A Garbage Meditation
The invisible people we see everyday.
6:30 am, Upper West Side, New Your City.
My hotel window looks out on Broadway. Just staring. An aimless, long gaze, not really focusing on anything.
People walking. It’s bitter, bitter cold outside, people are just trying to get somewhere.
An ambulance stops. Two EMT’s get out, they don’t seem like they’re in a rush. They pull out the wheelie-bed, and disappear into a building.
My focus drifts to the left and I notice a small hill of black garbage bags. Big ones. Full bulging. At least fifty of them.
A moment later, a garbage trucks pulls up in front of this pile of trash.
Two men get out, wearing bright fluorescent shirts, and they start throwing the bags in.
You can see the bags are heavy. One, then two at a time, they heave them in.
Into the back, every so often they stop to compact the bags. Then back to heaving.
It’s their job.
I do some small calculations. In order for these two men to be at this spot on 93rd and Broadway at 6:30 in the morning, they probably woke up around 4am. Middle of the night.

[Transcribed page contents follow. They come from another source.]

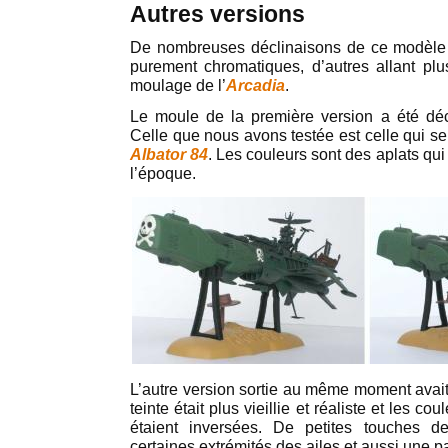
Autres versions
De nombreuses déclinaisons de ce modèle o
purement chromatiques, d’autres allant plu
moulage de l’
Arcadia
.
Le moule de la première version a été décl
Celle que nous avons testée est celle qui se
Albator 84
. Les couleurs sont des aplats qui
l’époque.
L’autre version sortie au même moment avai
teinte était plus vieillie et réaliste et les c
étaient inversées. De petites touches d
certaines extrémités des ailes et aussi une p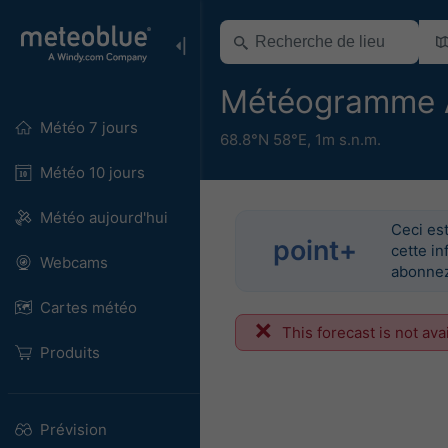
Météogramme 
Météo 7 jours
68.8°N 58°E,
1m s.n.m.
Météo 10 jours
Météo aujourd'hui
Ceci est
point+
cette in
Webcams
abonnez
Cartes météo
This forecast is not ava
Produits
Prévision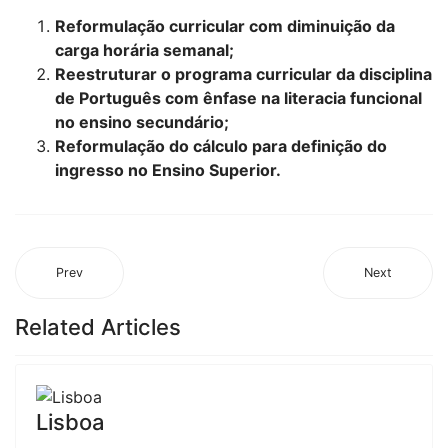
Reformulação curricular com diminuição da
carga horária semanal;
Reestruturar o programa curricular da disciplina
de Português com ênfase na literacia funcional
no ensino secundário;
Reformulação do cálculo para definição do
ingresso no Ensino Superior.
Prev
Next
Related Articles
Lisboa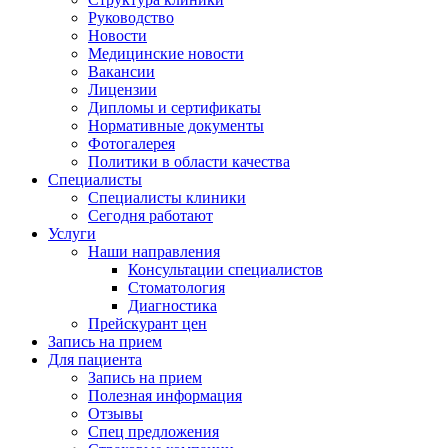
Руководство
Новости
Медицинские новости
Вакансии
Лицензии
Дипломы и сертификаты
Нормативные документы
Фотогалерея
Политики в области качества
Специалисты
Специалисты клиники
Сегодня работают
Услуги
Наши направления
Консультации специалистов
Стоматология
Диагностика
Прейскурант цен
Запись на прием
Для пациента
Запись на прием
Полезная информация
Отзывы
Спец предложения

A Prayer for the Garbage Man:
Praise to the one, for those who collect our trash.
Praise to the one, for the technology to create a truck of incredible sophistication, to crush and smash and collect.

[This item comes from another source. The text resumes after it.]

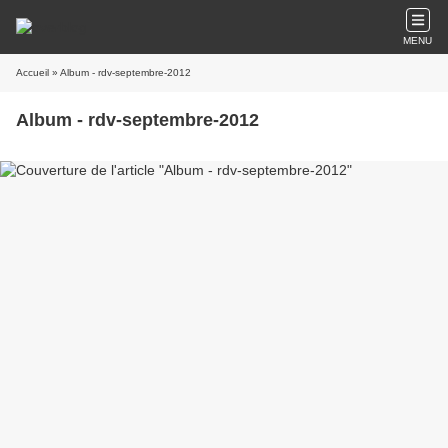
MENU
Accueil
» Album - rdv-septembre-2012
Album - rdv-septembre-2012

Praise you for the super strong garbage bags to hold our trash, and get it out of our sight.
Which leads me to a thought about garbage:
What do we throw away? What do we keep?
What do we regret throwing away? What do we reuse? Recycle?
What do we almost throw away, but then hesitate, and put aside. And then throw out the next week?
And where will those fifty bags go? A place far away from here, out of sight, out of smell.
Who works at that place? Do they stink of garbage? Do they even notice?
And who are these garbage men?
What troubles do they have? What joys?
What teams do they cheer for?
What is their politics? Their charities? Their failures, their hopes?
The last bags are heaved in. The two men get back in their truck and drive away.
To the next pile.
Two garbage men. Invisible.
But just wait. Wait until the garbage starts to pile up. Wait until the stench grows unbearable.
Then, when that trucks come rolling down the street,
you’ll notice.




The garbage man can!
Thx for sharing and putting words to similar musings when I visited my parents on the UES…where they have comparable overstuffed bags and overworked humans…enjoy your musical retreat, Harold!